Frequently Asked Questions

 
 
We have put together some of the most commonly asked questions to address some of your immediate concerns. We know you will have additional questions regarding your unique situation. We are happy to meet with you for a free, confidential appointment to answer your legal questions.

Are all my debts eliminated in bankruptcy?

Not everything can be discharged in bankruptcy. You may not be able to discharge student loans, back child support or certain taxes. Debts such as these and others may have to be repaid. Our lawyer can tell you what part, if any, of your debt is non-dischargeable.

Can I get rid of a second or third mortgage or equity line debts?

Many homeowners have seen a substantial decrease in the value of their homes. If this is the case, you may have a first mortgage in which you owe more than the home is worth. Even though you owe more on the first mortgage, you also have payments owed on a second or third mortgage. By filing Chapter 13 bankruptcy, you may be able to get rid of your second or third mortgage payment or home equity line and never have to repay it.

Do I have to hire a lawyer to file bankruptcy?

No. You have the right to represent yourself in your bankruptcy case; however, there are many pitfalls for individuals and inexperienced bankruptcy lawyers. Now that the law has changed, there are even more mistakes that can be made. Therefore, it is best to seek the advice and counsel of an experienced bankruptcy attorney who is qualified to guide you through the process.

My case has been filed for some time and I am still receiving collection efforts from a creditor. What should I do?

Your bankruptcy attorney can help resolve ongoing collection efforts. Obtain the contact information from the offending creditor so that we may serve them with a formal demand to cease and desist from contact. If collection efforts continue despite the cease and desist demand, you need to document all dates and times of contact. We can utilize that information to sanction the offending creditor before the bankruptcy court.

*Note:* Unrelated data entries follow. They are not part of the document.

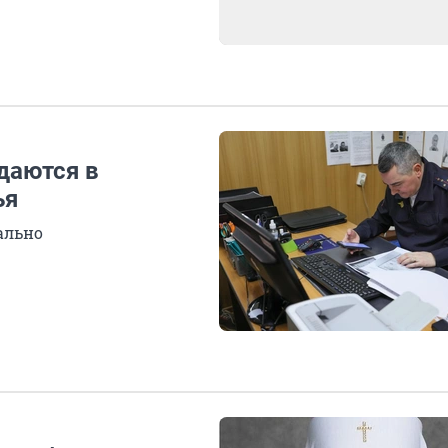
даются в
ья
ально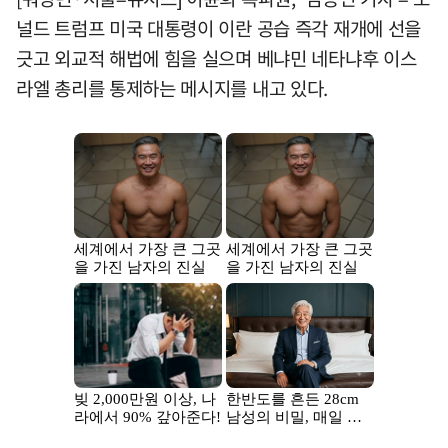
널드 트럼프 미국 대통령이 이란 공습 즉각 재개에 선을
긋고 외교적 해법에 힘을 실으며 베냐민 네타냐후 이스
라엘 총리를 통제하는 메시지를 내고 있다.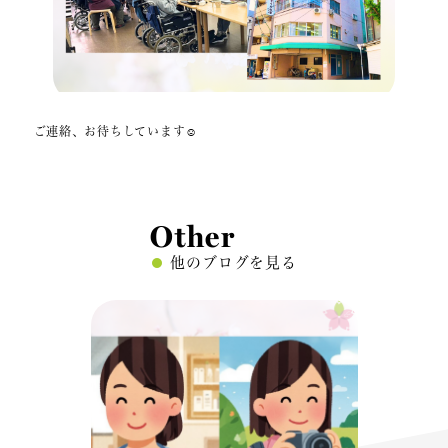
ご連絡、お待ちしています☺
Other
他のブログを見る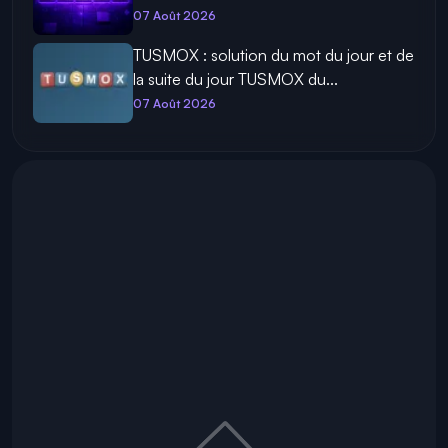
07 Août 2026
TUSMOX : solution du mot du jour et de
la suite du jour TUSMOX du...
07 Août 2026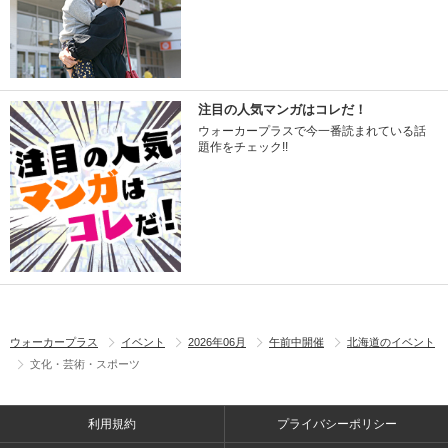
注目の人気マンガはコレだ！
ウォーカープラスで今一番読まれている話
題作をチェック!!
ウォーカープラス
イベント
2026年06月
午前中開催
北海道のイベント
文化・芸術・スポーツ
利用規約
プライバシーポリシー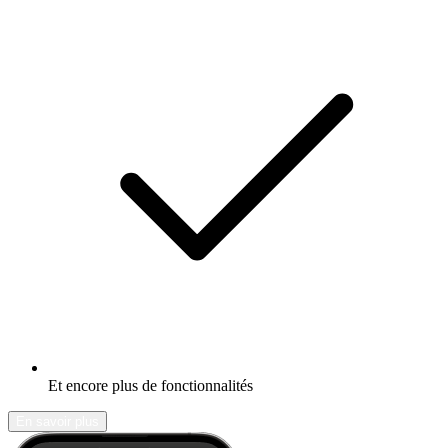
Et encore plus de fonctionnalités
En savoir plus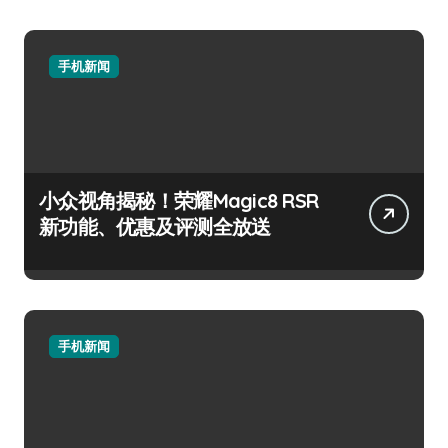
手机新闻
小众视角揭秘！荣耀Magic8 RSR
新功能、优惠及评测全放送
手机新闻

What is Chapter 13 bankruptcy?

Chapter 13 bankruptcy is a repayment plan for individuals and sole proprietorships who have regular incomes. In Chapter 13, you must propose in good faith to pay back all or part of your debts from future income over a period of time. If the court approves the plan of payment and all of the payments are made, the debts are settled in this manner, even if your creditors are not willing to go along with the plan. If you make the payments as required, you will not have to surrender your property to a trustee and you can keep everything that you own. Chapter 13 can only be used by an individual and only if your debts do not exceed certain limits.

What is Chapter 7 bankruptcy?

This is a liquidating bankruptcy, formerly called straight bankruptcy. Its principal advantage is that in a personal Chapter 7 or a business Chapter 7 filing, you come out without any future personal obligations for your discharged debts.

Which kind of bankruptcy should I file?

This is a difficult question to answer without sitting down for a consultation to review your situation and the different types of bankruptcy. Generally, Chapter 7 is a better way to deal with only unsecured debt, or when you simply want to walk away from everything and start over. Chapter 13 is more complex — you’ll have to make plan payments for up to five years, but it can allow you to save your home from foreclosure and protect your other assets.

Will filing bankruptcy stop creditor harassment?

Once you submit the required paperwork to the bankruptcy court, the court issues an automatic stay. This is like a restraining order against your creditors and prevents them from contacting you to recover money, seize your property or place liens on your home. We have seen the relief that clients experience when they are no longer bothered by creditors.

Will I be able to get credit again after I file bankruptcy?

Yes. Most of our clients receive pre-approved credit applications in the mail shortly after their bankruptcy is discharged. However, you will probably have to pay higher interest rates.